Stimulation Assays with TGF-β, NIP228, an Anti-αvβ8 Antibody and CTGF
[0290] For stimulation 10 ng/ml TGF-β (R&D Systems (Bio-Techne Ltd), MN, USA), 15 μg/ml NIP228, 15 μg/ml an anti-αvβ8 integrin antibody and 25 ng/ml CTGF (Invitrogen, CA, USA) alone or in combination, were added to media placed on top of culture gels for 24-hour incubation. Control treatment was media alone.
[0291] We demonstrate that treatment with an anti-αvβ8 integrin antibody can inhibit the progression of fibrosis caused by TGF-β activation.
OTHER EMBODIMENTS
[0292] From the foregoing description, it will be apparent that variations and modifications may be made to the invention described herein to adopt it to various usages and conditions. Such embodiments are also within the scope of the following claims.

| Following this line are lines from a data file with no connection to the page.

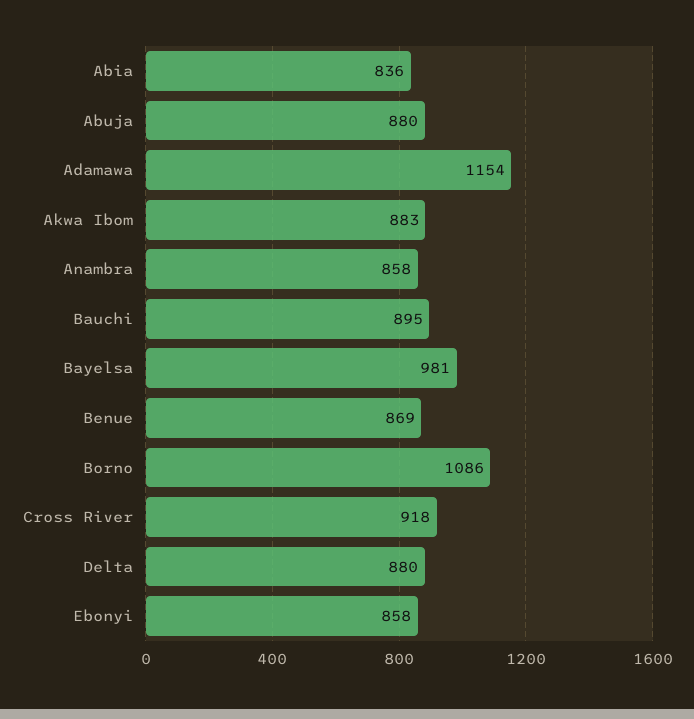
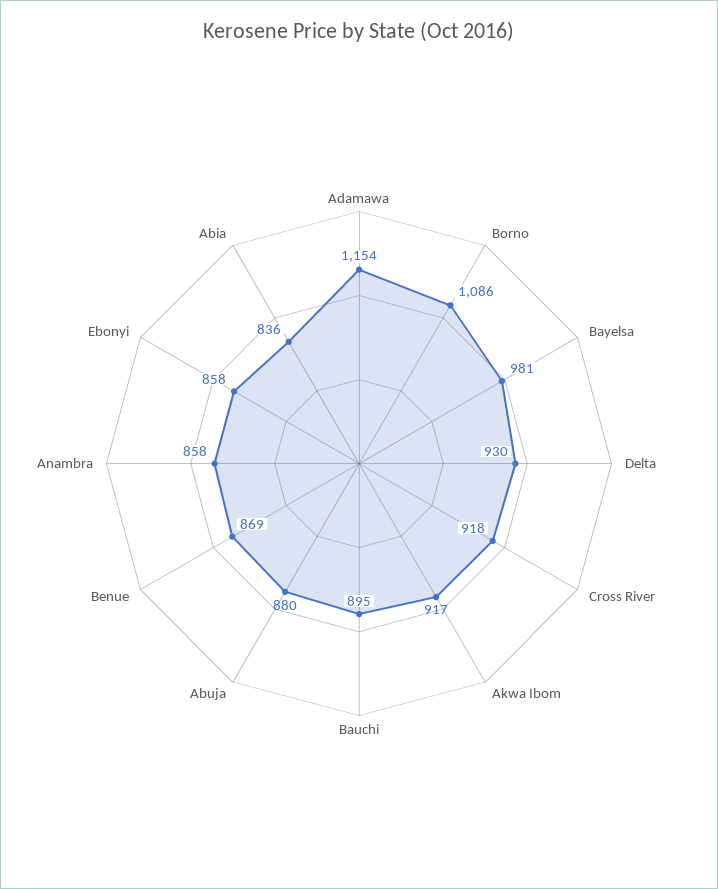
  {
    "Abia": 836,
    "Abuja": 880,
    "Adamawa": 1154,
-   "Akwa Ibom": 883,
+   "Akwa Ibom": 917,
    "Anambra": 858,
    "Bauchi": 895,
    "Bayelsa": 981,
    "Benue": 869,
    "Borno": 1086,
    "Cross River": 918,
-   "Delta": 880,
+   "Delta": 930,
    "Ebonyi": 858
  }

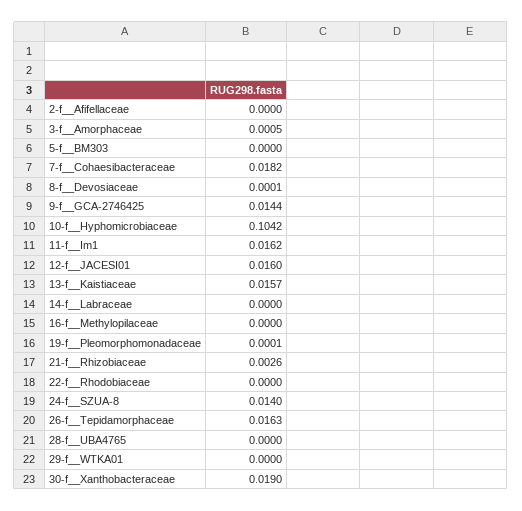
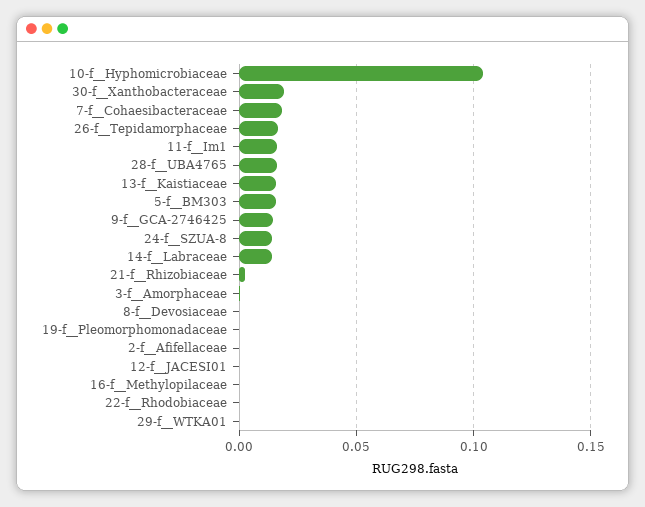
  {
    "2-f__Afifellaceae": 0,
    "3-f__Amorphaceae": 0.0005,
-   "5-f__BM303": 0,
+   "5-f__BM303": 0.015,
    "7-f__Cohaesibacteraceae": 0.0182,
    "8-f__Devosiaceae": 0.0001,
    "9-f__GCA-2746425": 0.0144,
    "10-f__Hyphomicrobiaceae": 0.1042,
    "11-f__Im1": 0.0162,
-   "12-f__JACESI01": 0.016,
+   "12-f__JACESI01": 0,
    "13-f__Kaistiaceae": 0.0157,
-   "14-f__Labraceae": 0,
+   "14-f__Labraceae": 0.015,
    "16-f__Methylopilaceae": 0,
    "19-f__Pleomorphomonadaceae": 0.0001,
    "21-f__Rhizobiaceae": 0.0026,
    "22-f__Rhodobiaceae": 0,
    "24-f__SZUA-8": 0.014,
    "26-f__Tepidamorphaceae": 0.0163,
-   "28-f__UBA4765": 0,
+   "28-f__UBA4765": 0.015,
    "29-f__WTKA01": 0,
    "30-f__Xanthobacteraceae": 0.019
  }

[0293] The recitation of a listing of elements in any definition of a variable herein includes definitions of that variable as any single element or combination (or subcombination) of listed elements. The recitation of an embodiment herein includes that embodiment as any single embodiment or in combination with any other embodiments or portions thereof.
[0294] All patents and publications mentioned in this specification are herein incorporated by reference to the same extent as if each independent patent and publication was specifically and individually indicated to be incorporated by reference.